# Skate and Dogfish



## sepefrio (Mar 31, 2014)

Went fishing the other weekend and brought in 7 decent sized skates and 3 dogfish. Tossed them all back though. Told some friends later and there was some "Hey! Those are good eating!" comments. Of course when I asked how to prepare, I got blank looks in return. So my question is (and I hope this is in the right forums section) what are some good recipes for Skate and or Dogfish? Thanks!


----------



## ORF Pete (Sep 26, 2009)

Not really a recipe, but here is an old topic I posted on the subject: http://www.pierandsurf.com/fishing-forum/showthread.php?91808-Preparing-and-Cooking-Dogfish


----------



## NC KingFisher (Nov 20, 2011)

Ive always hear skin the wings and cook em, cut em up and cook em like scallops. I wouldnt try it though :--|


----------



## sleepyhead (Apr 30, 2004)

A few months ago at work, we had dogfish fillets for lunch. It was tasty. Last week we had dogfish soup, it was a creamy chowder like. It was really yummy.


----------



## narfpoit (Jun 16, 2004)

For the rays just cut off the wings then fillet top and bottom like a flounder there is cartilage in the middle of the two fillets. The texture is firm like chicken breast but there is no flavor at all so season well.


----------



## SmoothLures (Feb 13, 2008)

I've had fried dogfish before, nothing wrong with it at all but I don't keep them.


----------

*Excerpted records*
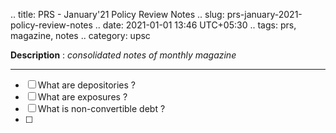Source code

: .. title: PRS - January'21 Policy Review Notes
.. slug: prs-january-2021-policy-review-notes
.. date: 2021-01-01 13:46 UTC+05:30
.. tags: prs, magazine, notes
.. category: upsc

**Description** : *consolidated notes of monthly magazine*

***
<!-- TEASER_END -->

- [ ] What are depositories ? 
- [ ] What are exposures ? 
- [ ] What is non-convertible debt ? 
- [ ]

*Job 1*
In the skate and dogfish thread, what does the post on rays compare the meat's texture to?
*Job 2*
Copy the stretch of the skate and dogfish thread from "A few months" through "(Jun 16, 2004)", replacing "chowder" with "stew".

*Written answer 1*
Chicken breast.

*Written answer 2*
A few months ago at work, we had dogfish fillets for lunch. It was tasty. Last week we had dogfish soup, it was a creamy stew like. It was really yummy.


----------



## narfpoit (Jun 16, 2004)